### Aufgabe
Schreibe aus dem Text über Stickling die Stelle von „Leben[Bearbeiten | Quelltext“ bis „einem westsibirischen Goldtrust.“ wörtlich ab.

### Ausgangstext

Leben[Bearbeiten | Quelltext bearbeiten]

Stickling, Sohn eines Schachtmeisters, hatte es bis 1912 in die Stellung eines Bergbeamten gebracht. Mit Frau und drei Söhnen lebte er in Buer-Hassel. Seine Ehefrau starb früh. Er wurde Obersteiger und stellvertretender Betriebsführer auf der Zeche Ewald Fortsetzung in Erkenschwick. Bis 1930 war er Mitglied der DNVP. Per Arbeitsvertrag ging er 1930 als Bergbauspezialist in die Sowjetunion, zunächst nach Solikamsk, dann nach Koltschuchino in Westsibirien. 1931 vermählte er sich dort mit Helena Judina. 1932 wurde dem Paar der Sohn Rudolf geboren. 1933 wechselte er als Berater zum U-Bahnbau in Moskau. Bis 1935 war er als Oberingenieur in Kemerowo tätig, dann war er Leiter des Schachtbaus bei einem westsibirischen Goldtrust.

Nachdem sich in der Grube in Kemerowo im September 1936 eine Explosion ereignet hatte, geriet er in den Verdacht, als Mitglied einer „kontrarevolutionären trotzkistischen Diversanten-Gruppe“ die massenhafte Tötung von Grubenarbeitern verursacht zu haben. Am 3. November 1936, zu Beginn des Großen Terrors in der Sowjetunion, wurde er verhaftet. Ihm wurde Spionage und „Schädlingsarbeit“ vorgeworfen, Terror- und Diversionsakte begangen sowie staatsfeindliche Gruppen und Agitation organisiert zu haben. Der Prozess gegen ihn und seinen Abschnittsleiter Leonenko begann am 19. November 1936. Ein Zeuge in diesem Verfahren war der sowjetische Ingenieur Michail Stepanowitsch Stroilow. Nach einem „Geständnis“ wurde Stickling zur Todesstrafe verurteilt. Sein persönliches Eigentum wurde beschlagnahmt.

### Material
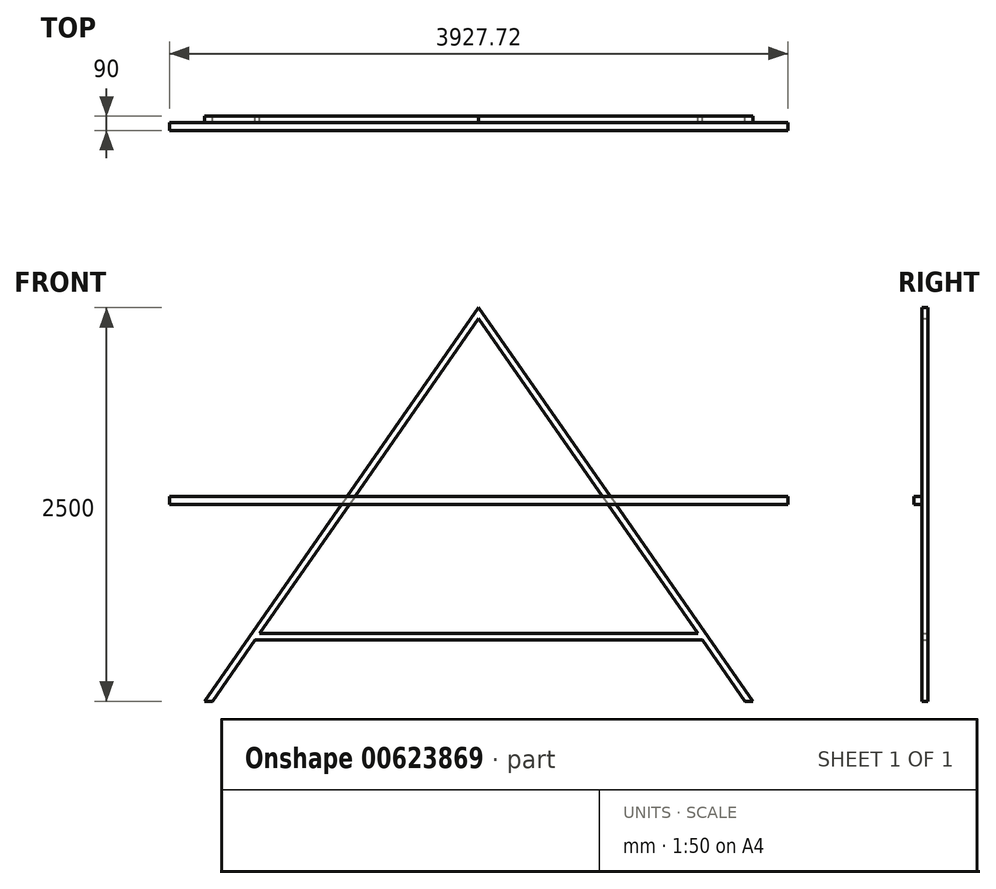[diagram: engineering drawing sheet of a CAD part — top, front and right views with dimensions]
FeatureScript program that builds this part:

### Antwort
Leben[Bearbeiten | Quelltext bearbeiten]

Stickling, Sohn eines Schachtmeisters, hatte es bis 1912 in die Stellung eines Bergbeamten gebracht. Mit Frau und drei Söhnen lebte er in Buer-Hassel. Seine Ehefrau starb früh. Er wurde Obersteiger und stellvertretender Betriebsführer auf der Zeche Ewald Fortsetzung in Erkenschwick. Bis 1930 war er Mitglied der DNVP. Per Arbeitsvertrag ging er 1930 als Bergbauspezialist in die Sowjetunion, zunächst nach Solikamsk, dann nach Koltschuchino in Westsibirien. 1931 vermählte er sich dort mit Helena Judina. 1932 wurde dem Paar der Sohn Rudolf geboren. 1933 wechselte er als Berater zum U-Bahnbau in Moskau. Bis 1935 war er als Oberingenieur in Kemerowo tätig, dann war er Leiter des Schachtbaus bei einem westsibirischen Goldtrust.